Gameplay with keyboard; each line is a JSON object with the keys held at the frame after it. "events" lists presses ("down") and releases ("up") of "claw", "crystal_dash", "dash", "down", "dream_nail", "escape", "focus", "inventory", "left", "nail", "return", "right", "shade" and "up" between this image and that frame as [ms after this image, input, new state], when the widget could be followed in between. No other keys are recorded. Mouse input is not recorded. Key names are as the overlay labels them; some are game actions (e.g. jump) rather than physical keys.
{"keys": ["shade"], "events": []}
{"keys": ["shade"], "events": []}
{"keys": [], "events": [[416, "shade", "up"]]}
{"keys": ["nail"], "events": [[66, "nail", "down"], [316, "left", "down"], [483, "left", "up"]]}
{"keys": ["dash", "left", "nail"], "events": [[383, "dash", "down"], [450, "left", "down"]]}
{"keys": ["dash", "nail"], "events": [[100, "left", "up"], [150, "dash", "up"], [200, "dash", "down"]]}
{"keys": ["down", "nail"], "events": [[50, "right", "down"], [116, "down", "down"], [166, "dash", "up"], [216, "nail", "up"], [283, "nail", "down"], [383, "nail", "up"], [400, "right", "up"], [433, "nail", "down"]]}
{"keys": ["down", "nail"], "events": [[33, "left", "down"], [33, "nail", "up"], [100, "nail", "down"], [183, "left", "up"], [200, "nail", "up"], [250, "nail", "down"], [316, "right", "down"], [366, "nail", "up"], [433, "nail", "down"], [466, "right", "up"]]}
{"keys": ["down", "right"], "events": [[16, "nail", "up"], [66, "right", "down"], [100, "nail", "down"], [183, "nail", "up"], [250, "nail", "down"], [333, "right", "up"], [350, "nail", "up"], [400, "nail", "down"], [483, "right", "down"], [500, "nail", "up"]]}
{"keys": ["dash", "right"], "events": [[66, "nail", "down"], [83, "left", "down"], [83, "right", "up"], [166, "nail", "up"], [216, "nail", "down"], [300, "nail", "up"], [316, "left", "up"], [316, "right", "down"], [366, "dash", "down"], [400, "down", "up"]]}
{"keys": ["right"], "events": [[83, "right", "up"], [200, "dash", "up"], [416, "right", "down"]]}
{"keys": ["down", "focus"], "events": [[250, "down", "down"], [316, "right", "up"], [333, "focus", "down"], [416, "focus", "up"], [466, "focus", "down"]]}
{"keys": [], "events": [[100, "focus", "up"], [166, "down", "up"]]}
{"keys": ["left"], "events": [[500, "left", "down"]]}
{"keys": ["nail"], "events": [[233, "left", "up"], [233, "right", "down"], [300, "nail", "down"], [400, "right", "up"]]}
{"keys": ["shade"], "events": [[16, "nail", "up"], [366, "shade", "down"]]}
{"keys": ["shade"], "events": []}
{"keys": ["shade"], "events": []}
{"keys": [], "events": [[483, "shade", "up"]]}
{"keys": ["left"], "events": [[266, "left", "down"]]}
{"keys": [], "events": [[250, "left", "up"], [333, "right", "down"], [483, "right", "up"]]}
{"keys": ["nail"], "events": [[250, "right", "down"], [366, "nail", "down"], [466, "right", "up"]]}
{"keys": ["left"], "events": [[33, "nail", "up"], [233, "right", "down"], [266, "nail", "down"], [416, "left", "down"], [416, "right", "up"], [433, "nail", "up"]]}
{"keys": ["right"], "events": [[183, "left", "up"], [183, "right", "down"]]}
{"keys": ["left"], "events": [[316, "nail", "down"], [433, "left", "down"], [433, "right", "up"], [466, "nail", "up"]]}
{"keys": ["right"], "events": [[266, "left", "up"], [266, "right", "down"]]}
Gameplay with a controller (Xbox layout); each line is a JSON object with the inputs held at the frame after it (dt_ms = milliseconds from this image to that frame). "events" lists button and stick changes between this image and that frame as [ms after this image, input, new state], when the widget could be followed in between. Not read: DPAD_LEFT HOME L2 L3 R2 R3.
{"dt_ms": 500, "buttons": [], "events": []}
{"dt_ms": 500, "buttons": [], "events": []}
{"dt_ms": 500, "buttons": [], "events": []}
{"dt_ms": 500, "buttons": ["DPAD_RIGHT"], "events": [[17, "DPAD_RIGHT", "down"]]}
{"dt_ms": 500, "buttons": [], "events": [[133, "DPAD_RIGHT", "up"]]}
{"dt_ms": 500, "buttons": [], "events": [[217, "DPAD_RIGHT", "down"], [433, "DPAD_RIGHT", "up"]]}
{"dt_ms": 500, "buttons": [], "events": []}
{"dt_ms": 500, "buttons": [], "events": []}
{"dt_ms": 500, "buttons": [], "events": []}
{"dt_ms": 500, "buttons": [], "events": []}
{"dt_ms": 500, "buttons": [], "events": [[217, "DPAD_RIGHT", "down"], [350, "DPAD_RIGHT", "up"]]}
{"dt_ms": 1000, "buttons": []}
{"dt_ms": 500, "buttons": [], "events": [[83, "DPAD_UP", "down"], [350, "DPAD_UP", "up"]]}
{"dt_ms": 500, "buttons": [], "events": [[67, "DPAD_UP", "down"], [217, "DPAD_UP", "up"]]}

_ _ _ _ _

▶ [Task requirements]: The entries above must be retyped exactly, down to the last character.

▶ [Solution for this task]:
Gameplay with keyboard; each line is a JSON object with the keys held at the frame after it. "events" lists presses ("down") and releases ("up") of "claw", "crystal_dash", "dash", "down", "dream_nail", "escape", "focus", "inventory", "left", "nail", "return", "right", "shade" and "up" between this image and that frame as [ms after this image, input, new state], when the widget could be followed in between. No other keys are recorded. Mouse input is not recorded. Key names are as the overlay labels them; some are game actions (e.g. jump) rather than physical keys.
{"keys": ["shade"], "events": []}
{"keys": ["shade"], "events": []}
{"keys": [], "events": [[416, "shade", "up"]]}
{"keys": ["nail"], "events": [[66, "nail", "down"], [316, "left", "down"], [483, "left", "up"]]}
{"keys": ["dash", "left", "nail"], "events": [[383, "dash", "down"], [450, "left", "down"]]}
{"keys": ["dash", "nail"], "events": [[100, "left", "up"], [150, "dash", "up"], [200, "dash", "down"]]}
{"keys": ["down", "nail"], "events": [[50, "right", "down"], [116, "down", "down"], [166, "dash", "up"], [216, "nail", "up"], [283, "nail", "down"], [383, "nail", "up"], [400, "right", "up"], [433, "nail", "down"]]}
{"keys": ["down", "nail"], "events": [[33, "left", "down"], [33, "nail", "up"], [100, "nail", "down"], [183, "left", "up"], [200, "nail", "up"], [250, "nail", "down"], [316, "right", "down"], [366, "nail", "up"], [433, "nail", "down"], [466, "right", "up"]]}
{"keys": ["down", "right"], "events": [[16, "nail", "up"], [66, "right", "down"], [100, "nail", "down"], [183, "nail", "up"], [250, "nail", "down"], [333, "right", "up"], [350, "nail", "up"], [400, "nail", "down"], [483, "right", "down"], [500, "nail", "up"]]}
{"keys": ["dash", "right"], "events": [[66, "nail", "down"], [83, "left", "down"], [83, "right", "up"], [166, "nail", "up"], [216, "nail", "down"], [300, "nail", "up"], [316, "left", "up"], [316, "right", "down"], [366, "dash", "down"], [400, "down", "up"]]}
{"keys": ["right"], "events": [[83, "right", "up"], [200, "dash", "up"], [416, "right", "down"]]}
{"keys": ["down", "focus"], "events": [[250, "down", "down"], [316, "right", "up"], [333, "focus", "down"], [416, "focus", "up"], [466, "focus", "down"]]}
{"keys": [], "events": [[100, "focus", "up"], [166, "down", "up"]]}
{"keys": ["left"], "events": [[500, "left", "down"]]}
{"keys": ["nail"], "events": [[233, "left", "up"], [233, "right", "down"], [300, "nail", "down"], [400, "right", "up"]]}
{"keys": ["shade"], "events": [[16, "nail", "up"], [366, "shade", "down"]]}
{"keys": ["shade"], "events": []}
{"keys": ["shade"], "events": []}
{"keys": [], "events": [[483, "shade", "up"]]}
{"keys": ["left"], "events": [[266, "left", "down"]]}
{"keys": [], "events": [[250, "left", "up"], [333, "right", "down"], [483, "right", "up"]]}
{"keys": ["nail"], "events": [[250, "right", "down"], [366, "nail", "down"], [466, "right", "up"]]}
{"keys": ["left"], "events": [[33, "nail", "up"], [233, "right", "down"], [266, "nail", "down"], [416, "left", "down"], [416, "right", "up"], [433, "nail", "up"]]}
{"keys": ["right"], "events": [[183, "left", "up"], [183, "right", "down"]]}
{"keys": ["left"], "events": [[316, "nail", "down"], [433, "left", "down"], [433, "right", "up"], [466, "nail", "up"]]}
{"keys": ["right"], "events": [[266, "left", "up"], [266, "right", "down"]]}
Gameplay with a controller (Xbox layout); each line is a JSON object with the inputs held at the frame after it (dt_ms = milliseconds from this image to that frame). "events" lists button and stick changes between this image and that frame as [ms after this image, input, new state], when the widget could be followed in between. Not read: DPAD_LEFT HOME L2 L3 R2 R3.
{"dt_ms": 500, "buttons": [], "events": []}
{"dt_ms": 500, "buttons": [], "events": []}
{"dt_ms": 500, "buttons": [], "events": []}
{"dt_ms": 500, "buttons": ["DPAD_RIGHT"], "events": [[17, "DPAD_RIGHT", "down"]]}
{"dt_ms": 500, "buttons": [], "events": [[133, "DPAD_RIGHT", "up"]]}
{"dt_ms": 500, "buttons": [], "events": [[217, "DPAD_RIGHT", "down"], [433, "DPAD_RIGHT", "up"]]}
{"dt_ms": 500, "buttons": [], "events": []}
{"dt_ms": 500, "buttons": [], "events": []}
{"dt_ms": 500, "buttons": [], "events": []}
{"dt_ms": 500, "buttons": [], "events": []}
{"dt_ms": 500, "buttons": [], "events": [[217, "DPAD_RIGHT", "down"], [350, "DPAD_RIGHT", "up"]]}
{"dt_ms": 1000, "buttons": []}
{"dt_ms": 500, "buttons": [], "events": [[83, "DPAD_UP", "down"], [350, "DPAD_UP", "up"]]}
{"dt_ms": 500, "buttons": [], "events": [[67, "DPAD_UP", "down"], [217, "DPAD_UP", "up"]]}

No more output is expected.